The only saving grace in all of this was the fact that the Citizens Participation Act put the underlying case on hold and halted costly discovery while the appellate court considered the constitutional concerns. Even with the act in place, the ordeal left Ornstein “acutely aware how even when you win a lawsuit, you can still lose.” His case underscores how critical this law is to protecting those who don’t have deep pockets to fund endless legal battles.

Ornstein was lucky—ProPublica covered his legal fees—but journalists spent countless hours working with lawyers rather than reporting news, which left the public without information it would have otherwise received. The nonprofit news organization’s insurance costs skyrocketed. Ornstein was even denied a mortgage because he truthfully answered a question about whether he was a defendant in a lawsuit. All of this happened, even though he ultimately won.

The consequences of weakening the Texas Citizens Participation Act go beyond just prominent conservatives, pro-life activists, and journalists. Everyday Texans also depend on it to protect their right to engage in political speech, report on wrongdoing, and hold powerful institutions accountable.

Consider small-town journalists who expose corruption in local government. Without the act, they could be tied up in court for years and their publications bankrupted by legal fees before they ever get a chance to defend themselves.

Or consider citizen activists who criticize unethical business practices—without the act, those businesses could file lawsuits to silence dissent, knowing full well they might not win in the end but could financially exhaust their critics.

The part of the Citizens Participation Act that Texans for Lawsuit Reform wants to scrap is the provision that puts a case on hold if a SLAPP victim appeals when a trial judge refuses to dismiss his case. If Senate Bill 336 or House Bill 2459 get passed, victims of these harassing lawsuits could be left fighting their attackers on two fronts: in a trial court and in a court of appeals, all at the same time. Not to mention the mess it would make of the court system—resulting in anything but the judicial economy Texans for Lawsuit Reform professes to promote.

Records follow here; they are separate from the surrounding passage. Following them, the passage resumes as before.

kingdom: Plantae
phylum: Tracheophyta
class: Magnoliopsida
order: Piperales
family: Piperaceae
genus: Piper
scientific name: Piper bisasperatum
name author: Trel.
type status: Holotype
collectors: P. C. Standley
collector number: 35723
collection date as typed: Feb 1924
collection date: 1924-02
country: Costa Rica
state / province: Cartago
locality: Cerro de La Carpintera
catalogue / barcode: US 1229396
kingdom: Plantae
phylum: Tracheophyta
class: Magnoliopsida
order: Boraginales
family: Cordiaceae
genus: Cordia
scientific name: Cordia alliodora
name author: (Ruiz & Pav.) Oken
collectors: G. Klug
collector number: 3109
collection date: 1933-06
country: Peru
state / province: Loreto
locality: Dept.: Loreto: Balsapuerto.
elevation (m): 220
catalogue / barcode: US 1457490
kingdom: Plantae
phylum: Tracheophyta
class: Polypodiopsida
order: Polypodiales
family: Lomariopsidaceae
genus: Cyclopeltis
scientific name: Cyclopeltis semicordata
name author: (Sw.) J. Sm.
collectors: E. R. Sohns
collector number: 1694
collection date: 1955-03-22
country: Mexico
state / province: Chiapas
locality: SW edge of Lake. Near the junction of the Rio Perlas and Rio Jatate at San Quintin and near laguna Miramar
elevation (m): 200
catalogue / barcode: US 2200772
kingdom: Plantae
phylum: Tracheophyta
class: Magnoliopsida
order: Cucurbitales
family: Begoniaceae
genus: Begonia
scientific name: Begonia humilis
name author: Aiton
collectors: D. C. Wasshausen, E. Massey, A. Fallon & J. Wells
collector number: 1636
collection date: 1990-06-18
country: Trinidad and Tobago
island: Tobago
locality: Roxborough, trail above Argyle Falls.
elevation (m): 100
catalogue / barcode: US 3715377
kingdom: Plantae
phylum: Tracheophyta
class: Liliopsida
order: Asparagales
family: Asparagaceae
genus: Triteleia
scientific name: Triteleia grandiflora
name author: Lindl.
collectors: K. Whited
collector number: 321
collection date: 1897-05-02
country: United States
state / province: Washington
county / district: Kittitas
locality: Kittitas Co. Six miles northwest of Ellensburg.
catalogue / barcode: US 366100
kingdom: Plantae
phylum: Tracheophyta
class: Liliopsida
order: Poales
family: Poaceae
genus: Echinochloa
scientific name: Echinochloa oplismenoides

But here’s the reality: people who file SLAPP lawsuits don’t care if they ultimately lose at trial. Their goal is to drown their critics in litigation costs, draining their resources until they can no longer speak out. These kinds of lawsuits not only distract nonprofit advocacy organizations, like Texas Right to Life, from serving their communities, they can push them into insolvency. And that’s not to mention the impact defending such a lawsuit can have on individuals who criticize the powers that be. 

This is particularly egregious given Texans for Lawsuit Reform’s history of supporting the Texas Citizens Participation Act when it was first passed in 2011. Back then, the organization recognized the real threat posed by meritless lawsuits designed to stifle speech.

But now, perhaps due to pressure from powerful interests that benefit from SLAPP suits, the group has reversed course. The same organization that once championed tort reform is now actively working to undermine one of the most successful tort reform laws in Texas history.

The millionaires behind Texans for Lawsuit Reform support reforms that prevent you from suing them, but they’re all too eager to undermine reforms that stop them from suing you. Their efforts to gut the Citizens Participation Act should be no less shocking than if PETA were caught selling fur coats.

The act protects Texans across the ideological spectrum, from grassroots activists to government watchdogs to online reviewers. Weakening it would embolden litigious corporations, political operatives, and deep-pocketed individuals to use the courts as a cudgel against their opponents. The impact would be devastating not just for those sued, but for the fundamental principles of free speech and open debate in Texas.

Tort reform advocates’ disdain for expensive litigation disappears when they’re the ones filing the lawsuits. Texans should reject these disingenuous, self-serving attacks and tell their lawmakers to leave the Citizens Participation Act alone, ensuring that all of us—whether pro-life advocates, journalists, or everyday citizens—can continue speaking truth to power without fear of retaliation.